Extracted records:

*****

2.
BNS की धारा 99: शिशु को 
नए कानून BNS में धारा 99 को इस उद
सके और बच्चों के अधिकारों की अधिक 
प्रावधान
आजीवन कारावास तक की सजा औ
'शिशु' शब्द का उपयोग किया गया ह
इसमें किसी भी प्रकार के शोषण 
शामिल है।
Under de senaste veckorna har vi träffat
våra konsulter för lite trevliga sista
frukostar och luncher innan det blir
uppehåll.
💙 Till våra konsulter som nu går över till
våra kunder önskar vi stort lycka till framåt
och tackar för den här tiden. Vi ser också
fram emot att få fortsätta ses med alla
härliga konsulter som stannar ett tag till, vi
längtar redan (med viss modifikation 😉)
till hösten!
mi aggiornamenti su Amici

*****

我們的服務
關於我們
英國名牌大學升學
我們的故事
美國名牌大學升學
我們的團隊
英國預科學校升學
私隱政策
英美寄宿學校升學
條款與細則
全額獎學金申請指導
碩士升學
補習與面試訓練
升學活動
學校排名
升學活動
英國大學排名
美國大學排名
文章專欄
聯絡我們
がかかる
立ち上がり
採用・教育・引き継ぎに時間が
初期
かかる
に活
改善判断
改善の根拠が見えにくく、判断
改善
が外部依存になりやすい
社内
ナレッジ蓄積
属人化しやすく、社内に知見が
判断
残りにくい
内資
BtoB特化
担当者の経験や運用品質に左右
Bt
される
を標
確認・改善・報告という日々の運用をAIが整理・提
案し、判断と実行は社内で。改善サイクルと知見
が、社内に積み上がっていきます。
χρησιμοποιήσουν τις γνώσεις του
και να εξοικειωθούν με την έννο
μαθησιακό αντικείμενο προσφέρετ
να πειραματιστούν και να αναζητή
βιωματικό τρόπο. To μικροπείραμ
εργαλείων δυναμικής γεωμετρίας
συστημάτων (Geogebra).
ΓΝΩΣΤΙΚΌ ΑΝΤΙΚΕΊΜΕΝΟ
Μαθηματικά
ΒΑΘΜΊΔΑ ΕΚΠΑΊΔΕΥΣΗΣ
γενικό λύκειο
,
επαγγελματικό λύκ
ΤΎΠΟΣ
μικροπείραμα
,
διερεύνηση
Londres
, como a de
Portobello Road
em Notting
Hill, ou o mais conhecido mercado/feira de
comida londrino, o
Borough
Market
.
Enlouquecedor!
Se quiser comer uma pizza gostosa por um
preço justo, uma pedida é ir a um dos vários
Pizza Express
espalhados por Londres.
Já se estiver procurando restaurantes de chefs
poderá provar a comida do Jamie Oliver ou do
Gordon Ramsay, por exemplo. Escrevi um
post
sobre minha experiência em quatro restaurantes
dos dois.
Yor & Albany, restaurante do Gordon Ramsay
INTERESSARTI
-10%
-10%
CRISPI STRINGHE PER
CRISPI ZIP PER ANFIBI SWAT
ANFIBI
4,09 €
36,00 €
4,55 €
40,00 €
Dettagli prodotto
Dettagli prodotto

*****

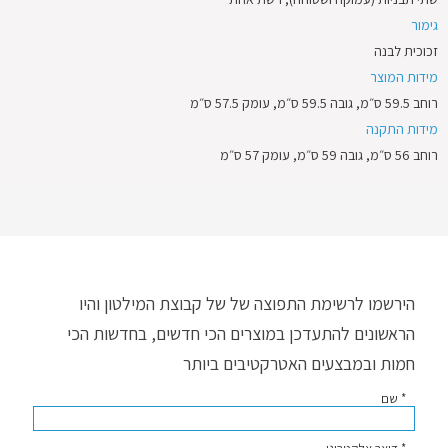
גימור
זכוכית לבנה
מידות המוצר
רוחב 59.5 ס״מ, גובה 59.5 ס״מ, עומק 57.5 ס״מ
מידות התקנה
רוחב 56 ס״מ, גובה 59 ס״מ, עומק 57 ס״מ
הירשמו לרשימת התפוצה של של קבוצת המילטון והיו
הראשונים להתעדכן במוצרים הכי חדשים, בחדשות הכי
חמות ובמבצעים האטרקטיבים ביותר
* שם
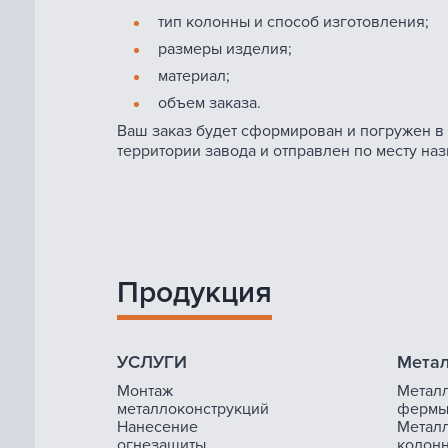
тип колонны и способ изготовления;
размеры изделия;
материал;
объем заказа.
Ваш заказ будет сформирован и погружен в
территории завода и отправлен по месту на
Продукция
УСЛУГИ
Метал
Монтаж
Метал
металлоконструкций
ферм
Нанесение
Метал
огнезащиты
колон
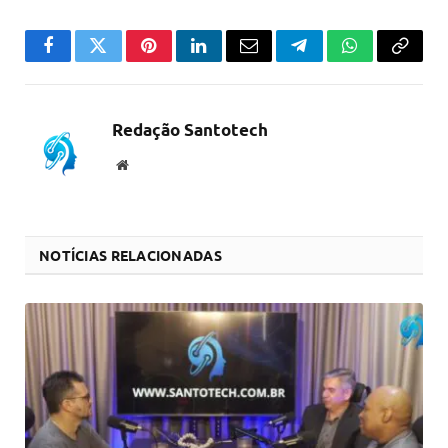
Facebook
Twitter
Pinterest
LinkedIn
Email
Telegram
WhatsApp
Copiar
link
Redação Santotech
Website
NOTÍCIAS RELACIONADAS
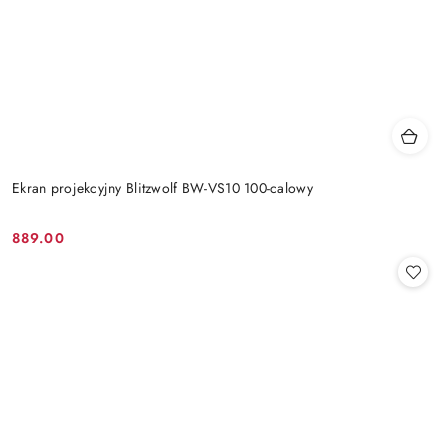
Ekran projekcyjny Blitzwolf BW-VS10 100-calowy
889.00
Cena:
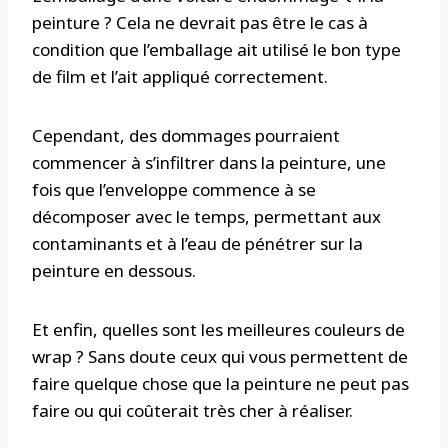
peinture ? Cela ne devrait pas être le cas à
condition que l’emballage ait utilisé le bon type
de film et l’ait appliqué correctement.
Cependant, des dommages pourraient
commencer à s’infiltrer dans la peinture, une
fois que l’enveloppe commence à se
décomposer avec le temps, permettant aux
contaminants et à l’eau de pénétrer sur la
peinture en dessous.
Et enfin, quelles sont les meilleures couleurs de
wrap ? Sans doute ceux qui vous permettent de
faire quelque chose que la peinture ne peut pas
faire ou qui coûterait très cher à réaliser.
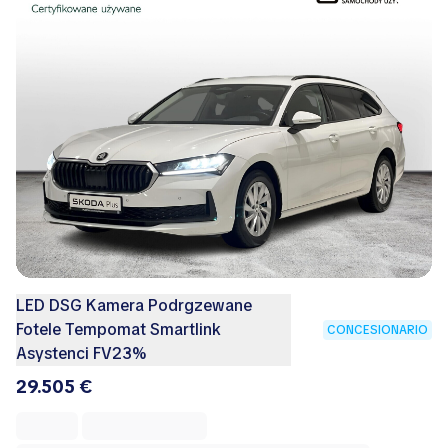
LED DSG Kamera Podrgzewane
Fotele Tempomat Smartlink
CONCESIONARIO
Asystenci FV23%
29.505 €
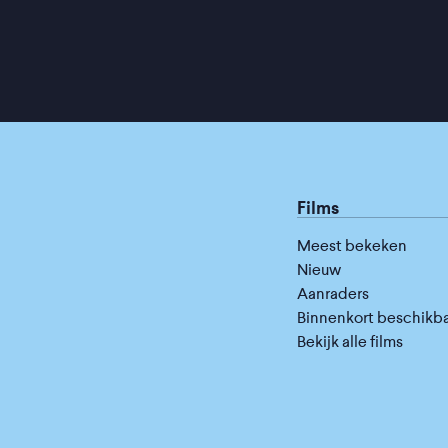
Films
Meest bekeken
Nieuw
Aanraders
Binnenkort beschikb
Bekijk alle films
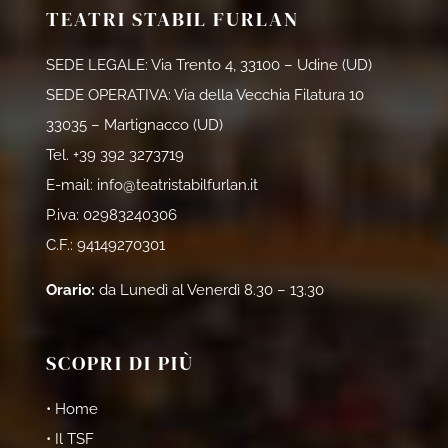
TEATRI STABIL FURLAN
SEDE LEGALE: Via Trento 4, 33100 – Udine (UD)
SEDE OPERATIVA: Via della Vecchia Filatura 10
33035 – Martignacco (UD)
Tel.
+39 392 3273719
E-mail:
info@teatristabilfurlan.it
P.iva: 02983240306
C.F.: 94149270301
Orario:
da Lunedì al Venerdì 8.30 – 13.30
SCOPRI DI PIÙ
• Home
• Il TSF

*****

What you are asked to do
From the records above, copy only the lines starting with the line that holds "इसमें किसी भी प्रकार के शोषण" and going on through the line that holds "mi aggiornamenti su Amici", exactly as written.

Worked solution
इसमें किसी भी प्रकार के शोषण 
शामिल है।
Under de senaste veckorna har vi träffat
våra konsulter för lite trevliga sista
frukostar och luncher innan det blir
uppehåll.
💙 Till våra konsulter som nu går över till
våra kunder önskar vi stort lycka till framåt
och tackar för den här tiden. Vi ser också
fram emot att få fortsätta ses med alla
härliga konsulter som stannar ett tag till, vi
längtar redan (med viss modifikation 😉)
till hösten!
mi aggiornamenti su Amici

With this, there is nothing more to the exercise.